И – стремительно ринулся к выходу.
И пришлось мне идти за ним.
На улице Зверев быстро огляделся. Сказал:
– Туда! Там, я помню, есть магазинчик. Называется – канцтовары. Там найдём акварель мою.
Мы прибавили ходу. И вскоре оказались уже в магазине.
И действительно, там продавалась необходимая Звереву школьная акварель.
Зверев бросился к продавщице:
– Три коробки – вот этой, школьной, акварели. Да поскорей!
Продавщица сказала:
– Пожалуйста!
Зверев мелочь извлёк из кармана. Заплатил ей – за акварель. Сунул все три коробки в карман. И воскликнул:
– Вперёд, Володя!
Мы вернулись, с покупкой, обратно в особняк Нины Стивенс, отдельно от окрестных построек стоящий, независимо и спокойно, словно всем своим видом, особенным, не советским совсем, неприступным для людей чужих, любопытных, говорящий – мол, что ему, крепкому, как орешек, и время, и власти, если вот он, стоит себе, в центре этой древней столицы, годами, нерушимо, сам по себе.
Нина Стивенс встретила нас:
– Быстро вы. Что, нашли акварель?
Зверев – ей:
– Конечно, нашли!
Нина Стивенс:
– Будешь работать?
Зверев:
– Буду. Вперёд! Бодрит!
И чудесная девочка маленькая появилась, как светлая фея, перед нами вновь, чтобы Звереву, для портрета, сейчас позировать.
Зверев:
– Миска с водой нужна!
Нина Стивенс:
– Понятно. Сейчас.
Принесла глубокую миску, наполненную водой.
Поставила миску на стол.
Зверев – девочке:
– Слушай, красавица!
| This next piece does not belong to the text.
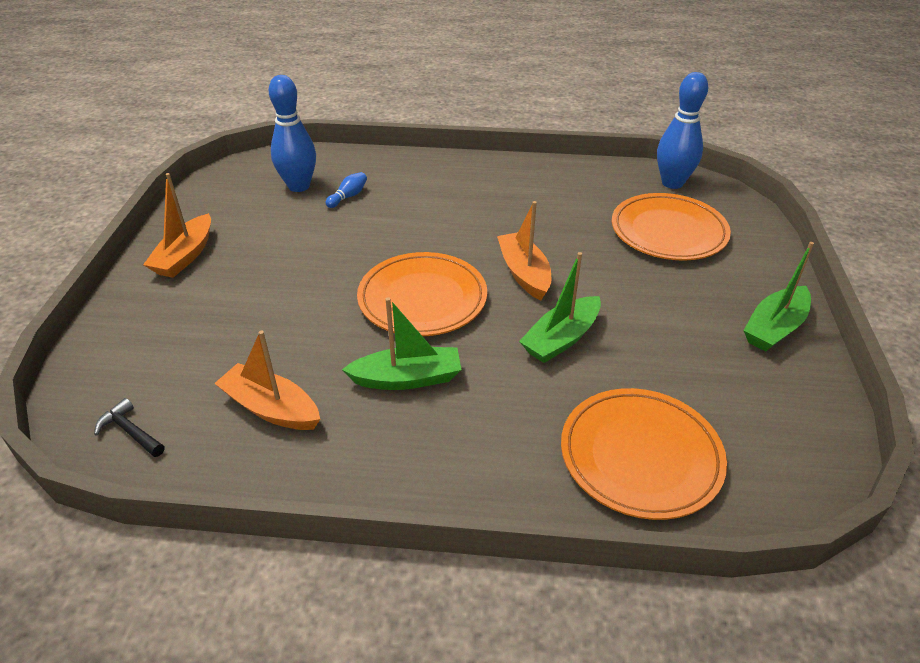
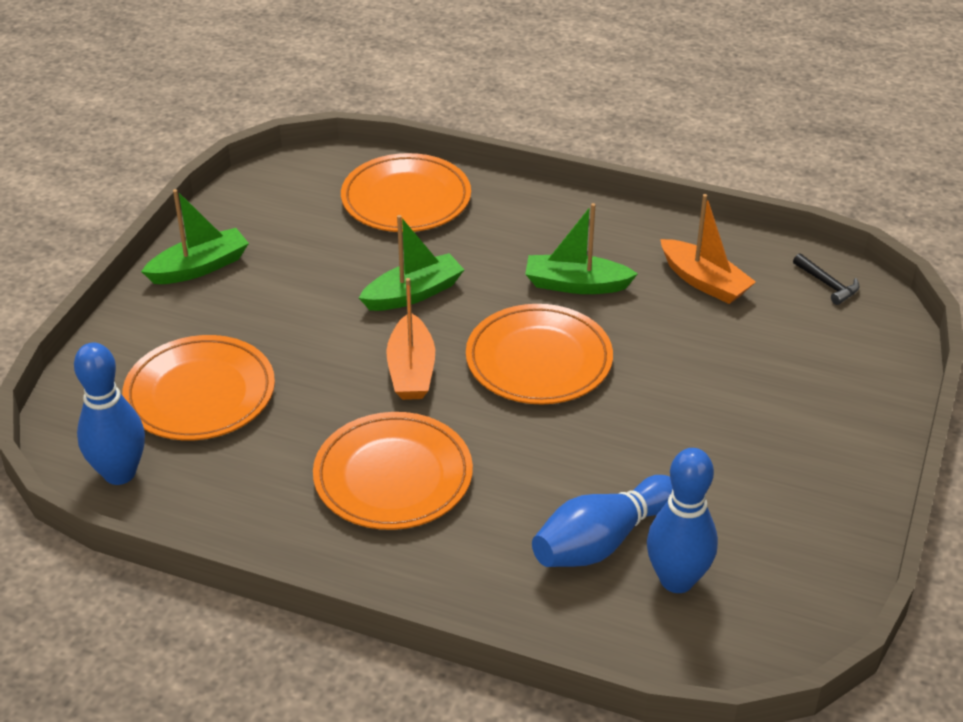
camera: 165 degrees left, 0 degrees up
orange boat [143,173,211,278] -> none
blue bowling pin [325,172,367,208] -> blue bowling pin [532,475,673,567], size x2.18
none -> orange plate [313,412,473,530]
Ты сиди – и смотри на меня. Буду я тебя рисовать.
Нина Стивенс:
– Увековечишь?
Зверев:
– Точно. Увековечу.
Он открыл сразу все три коробки с акварелью школьной. Швырнул плитки твёрдые красок в миску с расплескавшейся вмиг водой. Размешал эти плитки, растёр, словно кашу готовил, в миске. Разноцветной стала вода.
Он смахнул со стола все кисти – кроме самой широкой, одной, и проверил её на прочность, и зажал её в кулаке.
Он убрал со стола коробки с заграничной, ненужной ему, пусть и качественной, но чужой, не родной совсем акварелью.
Он сбросил на пол бумагу, приготовленную для работы.
И оставил – один-единственный, приглянувшийся почему-то, лист бумаги, пока ещё – белый, не заполненный красками, чистый.
Он вгляделся в девочку-фею.
И сказал ей властно:
– Сидеть!
И ответила девочка:
– Да.
И тогда – Зверев начал работать.
Всё мелькало, кружилось, падало и взлетало в его руках – акварель, и кисть, и бумага, и расплёснутая вода.
Он из миски цепко выхватывал размягчённые плитки школьной акварели – и тыкал ими, резко, точно, быстро, – в бумагу.
Он размахивал кистью широкой – и водил ею, тоже быстро, и прицельно, и артистично, по листу бумаги, который, под неслыханным натиском зверевским, начинал уже оживать.